If 36 cells are wired in series, you get an output of about 18 volts. A 36 cell solar panel that outputs 18V is perfect for charging a 12V battery bank. Doesn’t sound intuitive? You need a higher voltage to charge a battery. For that reason, a 36 cell solar panel is called a 12V “nominal” panel, because it is designed to charge a 12V battery. Similarly, a solar panel with twice as many cells, 72 cells, outputs about 36 volts, and it is great for charging a 24V battery bank. So it is called a 24V nominal solar panel.
This distinction may or may not be important, depending on what kind of system you are trying to design.
With a grid-tie inverter, DC voltage from the solar panels converts directly into AC to power your house with no batteries required. So the restriction of 12V, 24V, and 48V disappears. This allowed the solar panel manufacturers to use however many cells they wanted to. For solar panels up to about 300W, the industry settled on 60 cells. Using the terminology from the battery world, that’s a 20V nominal panel.
With an Open Circuit Voltage, or Voc, of around 38V, grid-tie solar systems were able to string up to twelve or thirteen 60 cell solar panels in series and stay within the Electrical Code restriction of staying under 600V DC, even when taking temperature into consideration. If they were using 24V 72 cell panels, they would be limited to only 11 in series in cold environments, limiting their system size.

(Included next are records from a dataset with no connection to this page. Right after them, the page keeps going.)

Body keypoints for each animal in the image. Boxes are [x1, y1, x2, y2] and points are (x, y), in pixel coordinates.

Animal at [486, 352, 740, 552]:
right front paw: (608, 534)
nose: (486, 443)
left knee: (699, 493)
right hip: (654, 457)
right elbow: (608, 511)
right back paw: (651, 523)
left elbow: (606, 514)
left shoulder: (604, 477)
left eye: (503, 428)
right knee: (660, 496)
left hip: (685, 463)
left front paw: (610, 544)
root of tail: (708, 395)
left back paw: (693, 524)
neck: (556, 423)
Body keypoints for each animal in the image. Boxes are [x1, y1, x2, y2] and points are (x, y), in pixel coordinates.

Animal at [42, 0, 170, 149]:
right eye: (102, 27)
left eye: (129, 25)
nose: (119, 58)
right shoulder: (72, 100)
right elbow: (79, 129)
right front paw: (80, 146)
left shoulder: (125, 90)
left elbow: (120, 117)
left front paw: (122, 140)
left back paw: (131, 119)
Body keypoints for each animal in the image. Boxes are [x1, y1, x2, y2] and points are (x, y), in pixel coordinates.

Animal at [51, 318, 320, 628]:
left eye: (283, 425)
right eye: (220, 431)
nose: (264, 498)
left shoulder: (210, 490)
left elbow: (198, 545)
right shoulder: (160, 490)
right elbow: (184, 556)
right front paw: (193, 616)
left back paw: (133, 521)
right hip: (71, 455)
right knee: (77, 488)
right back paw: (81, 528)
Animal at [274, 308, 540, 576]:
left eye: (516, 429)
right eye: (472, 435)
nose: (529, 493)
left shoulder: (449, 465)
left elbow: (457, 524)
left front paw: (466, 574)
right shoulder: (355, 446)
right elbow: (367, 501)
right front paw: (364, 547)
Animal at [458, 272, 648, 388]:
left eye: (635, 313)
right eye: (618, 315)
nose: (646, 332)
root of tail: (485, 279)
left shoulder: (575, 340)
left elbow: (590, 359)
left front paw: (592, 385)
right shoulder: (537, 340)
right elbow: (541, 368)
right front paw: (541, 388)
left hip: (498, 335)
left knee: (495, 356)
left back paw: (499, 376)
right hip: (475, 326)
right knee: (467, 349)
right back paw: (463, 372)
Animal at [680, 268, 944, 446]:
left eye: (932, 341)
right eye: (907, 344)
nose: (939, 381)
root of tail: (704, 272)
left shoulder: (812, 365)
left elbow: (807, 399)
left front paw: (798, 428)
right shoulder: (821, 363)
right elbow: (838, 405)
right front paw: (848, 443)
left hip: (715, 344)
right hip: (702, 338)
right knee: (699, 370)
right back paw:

If you are using a battery system, modern technology has produced MPPT charge controllers. MPPT solar charge controllers (Maximum Power Point Tracking) came onto the scene and allowed you to take a higher voltage solar input and reduced the charge controller voltage output to correctly charge a battery bank, while increasing the output current – eliminating any power loss due to forcing solar panels to operate at whatever voltage the battery bank was actually at. This opened up the ability to use any cell count solar panels, as long as the voltage was higher than the battery bank.
72 cell grid-tie solar panels
So, what about the 72 cell 24V solar panels for grid-tie solar systems? Well, technology and codes move forward, and newer revisions of the electric codes now allow for 1000V strings for grid-tie commercial and utility scale systems.
Also, grid-tie inverters are getting bigger and bigger, allowing for extremely high wattages getting inverted. Since watts equals volts times amps, a way to increase the wattage of a solar panel is to increase the voltage by adding additional cells. Adding those 12 additional cells generally adds a foot of length to the solar panel. With larger commercial and utility scale projects, larger panel sizes are able to be used. So, 72 cell panels give them a way to regularly make solar panels over 300W. Higher wattage solar panels reduce the number of panels that are needed in the system to reach your target wattage, which can decrease the labor needed to install them.